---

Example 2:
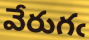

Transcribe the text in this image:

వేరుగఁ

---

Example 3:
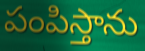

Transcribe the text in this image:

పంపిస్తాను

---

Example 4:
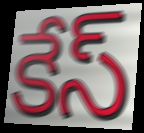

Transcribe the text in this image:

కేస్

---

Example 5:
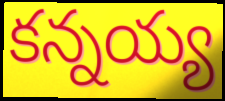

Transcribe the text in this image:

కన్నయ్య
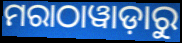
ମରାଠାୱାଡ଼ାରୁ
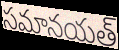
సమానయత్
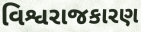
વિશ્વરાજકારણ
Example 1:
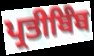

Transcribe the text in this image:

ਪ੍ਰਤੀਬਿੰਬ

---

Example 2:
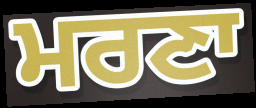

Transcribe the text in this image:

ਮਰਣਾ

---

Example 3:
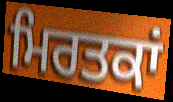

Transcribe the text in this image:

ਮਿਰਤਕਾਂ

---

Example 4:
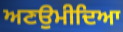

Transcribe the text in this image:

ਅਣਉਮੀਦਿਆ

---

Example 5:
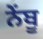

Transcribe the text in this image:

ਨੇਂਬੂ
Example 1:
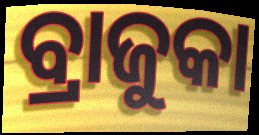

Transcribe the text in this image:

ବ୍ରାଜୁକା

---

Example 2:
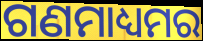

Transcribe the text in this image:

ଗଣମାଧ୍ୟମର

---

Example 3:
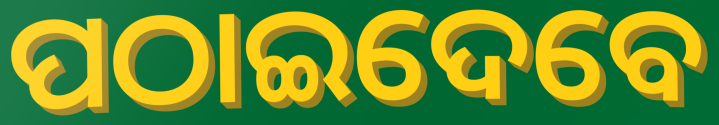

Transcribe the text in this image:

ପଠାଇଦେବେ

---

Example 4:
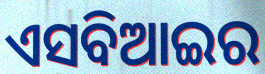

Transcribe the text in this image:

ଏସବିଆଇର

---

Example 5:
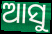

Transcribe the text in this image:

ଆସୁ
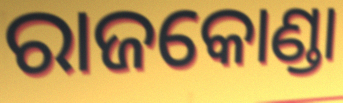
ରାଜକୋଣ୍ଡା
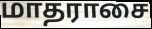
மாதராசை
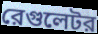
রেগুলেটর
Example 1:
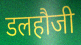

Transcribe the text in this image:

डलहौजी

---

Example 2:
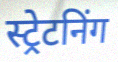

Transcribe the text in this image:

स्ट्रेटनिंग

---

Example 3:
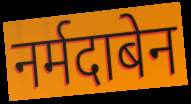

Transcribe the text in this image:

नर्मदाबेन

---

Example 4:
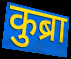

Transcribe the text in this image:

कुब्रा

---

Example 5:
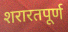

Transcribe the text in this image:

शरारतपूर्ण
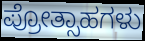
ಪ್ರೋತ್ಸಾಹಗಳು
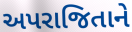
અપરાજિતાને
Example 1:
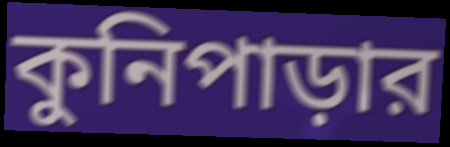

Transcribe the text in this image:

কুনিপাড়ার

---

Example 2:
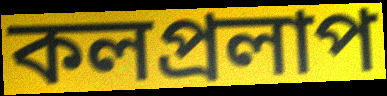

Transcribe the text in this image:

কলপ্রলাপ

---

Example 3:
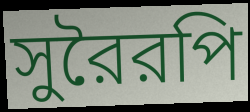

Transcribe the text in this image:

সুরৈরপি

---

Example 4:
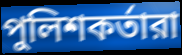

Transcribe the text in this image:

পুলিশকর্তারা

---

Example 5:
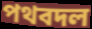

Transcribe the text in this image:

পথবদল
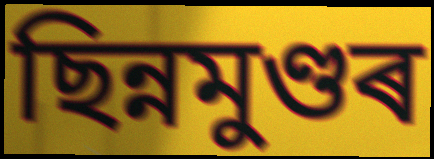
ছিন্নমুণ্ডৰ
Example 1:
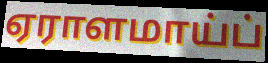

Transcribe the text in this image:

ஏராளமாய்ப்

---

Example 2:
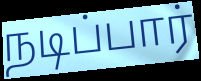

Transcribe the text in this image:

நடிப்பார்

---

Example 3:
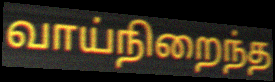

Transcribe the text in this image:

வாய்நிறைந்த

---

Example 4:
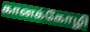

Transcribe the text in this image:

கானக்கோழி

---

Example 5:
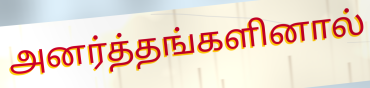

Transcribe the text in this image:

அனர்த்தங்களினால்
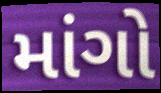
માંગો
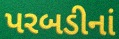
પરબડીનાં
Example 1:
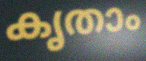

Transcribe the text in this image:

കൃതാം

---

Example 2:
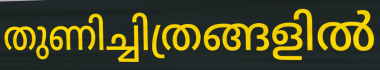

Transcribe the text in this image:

:::

TASK → Drop the images and transcribe the entries above exactly.

ANSWER TO THIS EXERCISE →
---

Example 2:

Transcribe the text in this image:

వేరుగఁ

---

Example 3:

Transcribe the text in this image:

పంపిస్తాను

---

Example 4:

Transcribe the text in this image:

కేస్

---

Example 5:

Transcribe the text in this image:

కన్నయ్య
ମରାଠାୱାଡ଼ାରୁ
సమానయత్
વિશ્વરાજકારણ
Example 1:

Transcribe the text in this image:

ਪ੍ਰਤੀਬਿੰਬ

---

Example 2:

Transcribe the text in this image:

ਮਰਣਾ

---

Example 3:

Transcribe the text in this image:

ਮਿਰਤਕਾਂ

---

Example 4:

Transcribe the text in this image:

ਅਣਉਮੀਦਿਆ

---

Example 5:

Transcribe the text in this image:

ਨੇਂਬੂ
Example 1:

Transcribe the text in this image:

ବ୍ରାଜୁକା

---

Example 2:

Transcribe the text in this image:

ଗଣମାଧ୍ୟମର

---

Example 3:

Transcribe the text in this image:

ପଠାଇଦେବେ

---

Example 4:

Transcribe the text in this image:

ଏସବିଆଇର

---

Example 5:

Transcribe the text in this image:

ଆସୁ
ରାଜକୋଣ୍ଡା
மாதராசை
রেগুলেটর
Example 1:

Transcribe the text in this image:

डलहौजी

---

Example 2:

Transcribe the text in this image:

स्ट्रेटनिंग

---

Example 3:

Transcribe the text in this image:

नर्मदाबेन

---

Example 4:

Transcribe the text in this image:

कुब्रा

---

Example 5:

Transcribe the text in this image:

शरारतपूर्ण
ಪ್ರೋತ್ಸಾಹಗಳು
અપરાજિતાને
Example 1:

Transcribe the text in this image:

কুনিপাড়ার

---

Example 2:

Transcribe the text in this image:

কলপ্রলাপ

---

Example 3:

Transcribe the text in this image:

সুরৈরপি

---

Example 4:

Transcribe the text in this image:

পুলিশকর্তারা

---

Example 5:

Transcribe the text in this image:

পথবদল
ছিন্নমুণ্ডৰ
Example 1:

Transcribe the text in this image:

ஏராளமாய்ப்

---

Example 2:

Transcribe the text in this image:

நடிப்பார்

---

Example 3:

Transcribe the text in this image:

வாய்நிறைந்த

---

Example 4:

Transcribe the text in this image:

கானக்கோழி

---

Example 5:

Transcribe the text in this image:

அனர்த்தங்களினால்
માંગો
પરબડીનાં
Example 1:

Transcribe the text in this image:

കൃതാം

---

Example 2:

Transcribe the text in this image:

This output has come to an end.